#### The problem:
From the records below, return every line containing the word "this".

═══ Input data

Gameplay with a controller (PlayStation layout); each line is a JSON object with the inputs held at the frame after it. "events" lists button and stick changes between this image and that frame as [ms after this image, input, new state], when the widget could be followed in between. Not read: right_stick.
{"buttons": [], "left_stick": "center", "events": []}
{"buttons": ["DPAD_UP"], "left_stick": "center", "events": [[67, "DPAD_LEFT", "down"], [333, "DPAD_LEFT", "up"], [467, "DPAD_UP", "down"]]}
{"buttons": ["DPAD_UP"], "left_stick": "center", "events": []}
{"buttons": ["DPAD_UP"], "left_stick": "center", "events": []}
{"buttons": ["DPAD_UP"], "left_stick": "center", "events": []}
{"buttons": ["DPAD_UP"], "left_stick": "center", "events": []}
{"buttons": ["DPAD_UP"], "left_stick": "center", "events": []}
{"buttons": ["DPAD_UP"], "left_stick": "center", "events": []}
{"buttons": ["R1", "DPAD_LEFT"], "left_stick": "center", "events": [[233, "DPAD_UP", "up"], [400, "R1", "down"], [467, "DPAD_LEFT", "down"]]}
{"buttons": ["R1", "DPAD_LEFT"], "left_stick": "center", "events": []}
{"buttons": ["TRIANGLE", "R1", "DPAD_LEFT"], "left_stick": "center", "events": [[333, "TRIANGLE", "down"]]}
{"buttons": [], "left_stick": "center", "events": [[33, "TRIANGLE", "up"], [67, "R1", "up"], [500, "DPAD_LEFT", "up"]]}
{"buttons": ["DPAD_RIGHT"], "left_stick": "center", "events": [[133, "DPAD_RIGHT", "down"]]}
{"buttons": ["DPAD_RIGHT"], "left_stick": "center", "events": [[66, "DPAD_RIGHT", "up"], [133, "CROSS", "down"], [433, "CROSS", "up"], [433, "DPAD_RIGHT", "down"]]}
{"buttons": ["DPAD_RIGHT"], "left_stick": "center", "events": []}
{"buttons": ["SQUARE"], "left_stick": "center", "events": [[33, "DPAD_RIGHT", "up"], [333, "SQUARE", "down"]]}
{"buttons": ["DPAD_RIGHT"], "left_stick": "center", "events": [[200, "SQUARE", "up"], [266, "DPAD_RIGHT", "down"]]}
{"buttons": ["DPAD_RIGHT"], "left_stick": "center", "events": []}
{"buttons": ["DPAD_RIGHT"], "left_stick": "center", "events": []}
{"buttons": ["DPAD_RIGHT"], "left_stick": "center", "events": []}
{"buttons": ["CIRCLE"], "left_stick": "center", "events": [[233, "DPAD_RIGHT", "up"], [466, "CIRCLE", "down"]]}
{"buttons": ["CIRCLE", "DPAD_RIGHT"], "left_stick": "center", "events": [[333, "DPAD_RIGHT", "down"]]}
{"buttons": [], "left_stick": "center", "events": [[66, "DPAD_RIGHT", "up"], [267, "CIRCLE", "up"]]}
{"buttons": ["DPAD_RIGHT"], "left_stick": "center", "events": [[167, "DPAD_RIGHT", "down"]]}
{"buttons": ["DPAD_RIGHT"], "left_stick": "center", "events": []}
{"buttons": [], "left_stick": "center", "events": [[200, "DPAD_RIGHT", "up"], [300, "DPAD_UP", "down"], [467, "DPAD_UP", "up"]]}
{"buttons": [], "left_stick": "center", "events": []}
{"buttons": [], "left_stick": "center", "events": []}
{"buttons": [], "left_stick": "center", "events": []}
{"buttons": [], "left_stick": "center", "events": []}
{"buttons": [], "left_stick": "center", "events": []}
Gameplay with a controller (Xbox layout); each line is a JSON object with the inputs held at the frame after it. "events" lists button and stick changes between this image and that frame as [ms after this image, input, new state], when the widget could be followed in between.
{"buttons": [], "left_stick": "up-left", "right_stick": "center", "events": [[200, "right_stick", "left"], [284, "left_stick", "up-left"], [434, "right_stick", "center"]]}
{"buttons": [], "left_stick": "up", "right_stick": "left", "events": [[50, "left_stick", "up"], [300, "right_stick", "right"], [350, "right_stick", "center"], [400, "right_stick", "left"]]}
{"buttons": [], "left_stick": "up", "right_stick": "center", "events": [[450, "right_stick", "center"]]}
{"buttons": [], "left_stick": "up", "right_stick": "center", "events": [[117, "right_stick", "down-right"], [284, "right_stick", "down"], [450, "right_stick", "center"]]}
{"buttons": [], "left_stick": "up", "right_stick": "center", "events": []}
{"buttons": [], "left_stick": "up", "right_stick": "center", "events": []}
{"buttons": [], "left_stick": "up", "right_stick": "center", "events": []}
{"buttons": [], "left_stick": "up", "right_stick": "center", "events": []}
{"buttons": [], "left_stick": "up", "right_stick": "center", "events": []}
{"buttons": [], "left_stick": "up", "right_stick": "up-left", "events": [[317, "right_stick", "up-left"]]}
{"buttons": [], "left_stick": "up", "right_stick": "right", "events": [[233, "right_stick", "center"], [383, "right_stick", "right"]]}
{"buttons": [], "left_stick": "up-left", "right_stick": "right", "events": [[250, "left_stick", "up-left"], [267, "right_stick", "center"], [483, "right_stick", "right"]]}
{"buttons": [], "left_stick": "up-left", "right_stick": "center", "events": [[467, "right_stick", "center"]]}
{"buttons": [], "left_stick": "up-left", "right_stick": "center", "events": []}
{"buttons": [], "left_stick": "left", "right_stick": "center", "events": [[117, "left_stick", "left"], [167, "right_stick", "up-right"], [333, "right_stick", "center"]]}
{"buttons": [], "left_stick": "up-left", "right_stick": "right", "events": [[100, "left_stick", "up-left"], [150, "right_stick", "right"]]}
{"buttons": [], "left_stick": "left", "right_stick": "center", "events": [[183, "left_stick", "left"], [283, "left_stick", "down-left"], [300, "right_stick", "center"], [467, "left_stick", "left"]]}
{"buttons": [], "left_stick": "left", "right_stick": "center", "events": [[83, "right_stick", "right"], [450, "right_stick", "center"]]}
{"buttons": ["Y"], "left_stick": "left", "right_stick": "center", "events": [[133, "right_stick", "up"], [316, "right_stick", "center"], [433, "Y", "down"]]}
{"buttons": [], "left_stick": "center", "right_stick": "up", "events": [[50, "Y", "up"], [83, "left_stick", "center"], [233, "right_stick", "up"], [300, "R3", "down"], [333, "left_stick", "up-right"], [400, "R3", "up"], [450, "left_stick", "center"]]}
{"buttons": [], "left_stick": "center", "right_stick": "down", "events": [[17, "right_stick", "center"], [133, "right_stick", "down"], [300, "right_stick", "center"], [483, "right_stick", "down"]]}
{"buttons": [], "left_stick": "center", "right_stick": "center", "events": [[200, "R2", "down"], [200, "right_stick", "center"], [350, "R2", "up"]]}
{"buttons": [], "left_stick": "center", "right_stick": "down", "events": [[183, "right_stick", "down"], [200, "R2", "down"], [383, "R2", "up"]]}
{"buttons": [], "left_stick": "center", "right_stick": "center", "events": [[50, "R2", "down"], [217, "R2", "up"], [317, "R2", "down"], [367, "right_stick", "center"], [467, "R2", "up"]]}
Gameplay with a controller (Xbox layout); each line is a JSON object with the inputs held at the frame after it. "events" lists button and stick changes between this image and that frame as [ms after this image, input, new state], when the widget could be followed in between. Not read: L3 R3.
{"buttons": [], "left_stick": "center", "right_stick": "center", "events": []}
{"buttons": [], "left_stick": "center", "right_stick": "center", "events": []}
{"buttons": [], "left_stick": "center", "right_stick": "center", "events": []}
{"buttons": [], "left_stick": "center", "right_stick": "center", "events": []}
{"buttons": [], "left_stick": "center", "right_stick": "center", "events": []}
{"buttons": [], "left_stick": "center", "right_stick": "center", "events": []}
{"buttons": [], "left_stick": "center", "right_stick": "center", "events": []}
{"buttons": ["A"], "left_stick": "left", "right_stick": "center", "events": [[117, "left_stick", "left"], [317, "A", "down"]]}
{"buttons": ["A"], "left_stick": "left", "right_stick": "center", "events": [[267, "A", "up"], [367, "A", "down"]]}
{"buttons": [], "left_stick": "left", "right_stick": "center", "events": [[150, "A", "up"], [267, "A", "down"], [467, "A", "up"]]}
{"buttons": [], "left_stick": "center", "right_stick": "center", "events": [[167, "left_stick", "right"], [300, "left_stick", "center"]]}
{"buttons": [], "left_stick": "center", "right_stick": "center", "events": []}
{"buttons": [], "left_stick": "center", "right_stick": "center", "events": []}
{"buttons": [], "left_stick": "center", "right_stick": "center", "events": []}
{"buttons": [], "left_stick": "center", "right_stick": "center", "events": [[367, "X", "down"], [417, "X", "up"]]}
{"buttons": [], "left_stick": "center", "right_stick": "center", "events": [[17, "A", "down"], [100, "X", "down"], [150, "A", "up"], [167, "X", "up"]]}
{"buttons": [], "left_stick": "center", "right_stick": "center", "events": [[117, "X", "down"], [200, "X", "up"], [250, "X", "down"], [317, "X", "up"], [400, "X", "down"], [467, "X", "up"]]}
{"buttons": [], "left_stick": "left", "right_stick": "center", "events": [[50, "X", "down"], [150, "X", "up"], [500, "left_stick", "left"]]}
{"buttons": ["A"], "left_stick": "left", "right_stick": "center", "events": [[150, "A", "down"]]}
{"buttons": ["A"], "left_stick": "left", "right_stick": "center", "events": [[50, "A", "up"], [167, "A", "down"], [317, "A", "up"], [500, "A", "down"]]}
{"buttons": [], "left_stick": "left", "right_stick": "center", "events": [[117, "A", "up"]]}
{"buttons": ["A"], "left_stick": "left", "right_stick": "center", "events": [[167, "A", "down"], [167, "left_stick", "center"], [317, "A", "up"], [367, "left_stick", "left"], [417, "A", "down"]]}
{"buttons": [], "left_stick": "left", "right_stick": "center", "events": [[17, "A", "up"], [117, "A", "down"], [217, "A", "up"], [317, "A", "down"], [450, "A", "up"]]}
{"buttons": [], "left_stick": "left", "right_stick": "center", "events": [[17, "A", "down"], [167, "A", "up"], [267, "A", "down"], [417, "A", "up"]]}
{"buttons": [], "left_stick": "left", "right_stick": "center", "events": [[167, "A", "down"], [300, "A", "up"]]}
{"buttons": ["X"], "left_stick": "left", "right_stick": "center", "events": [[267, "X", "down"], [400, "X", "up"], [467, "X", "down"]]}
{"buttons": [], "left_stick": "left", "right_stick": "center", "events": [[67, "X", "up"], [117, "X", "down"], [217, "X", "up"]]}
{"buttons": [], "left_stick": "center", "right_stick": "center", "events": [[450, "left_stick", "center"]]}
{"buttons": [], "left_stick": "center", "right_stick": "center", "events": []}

══════

#### Task solution:
Gameplay with a controller (PlayStation layout); each line is a JSON object with the inputs held at the frame after it. "events" lists button and stick changes between this image and that frame as [ms after this image, input, new state], when the widget could be followed in between. Not read: right_stick.
Gameplay with a controller (Xbox layout); each line is a JSON object with the inputs held at the frame after it. "events" lists button and stick changes between this image and that frame as [ms after this image, input, new state], when the widget could be followed in between.
Gameplay with a controller (Xbox layout); each line is a JSON object with the inputs held at the frame after it. "events" lists button and stick changes between this image and that frame as [ms after this image, input, new state], when the widget could be followed in between. Not read: L3 R3.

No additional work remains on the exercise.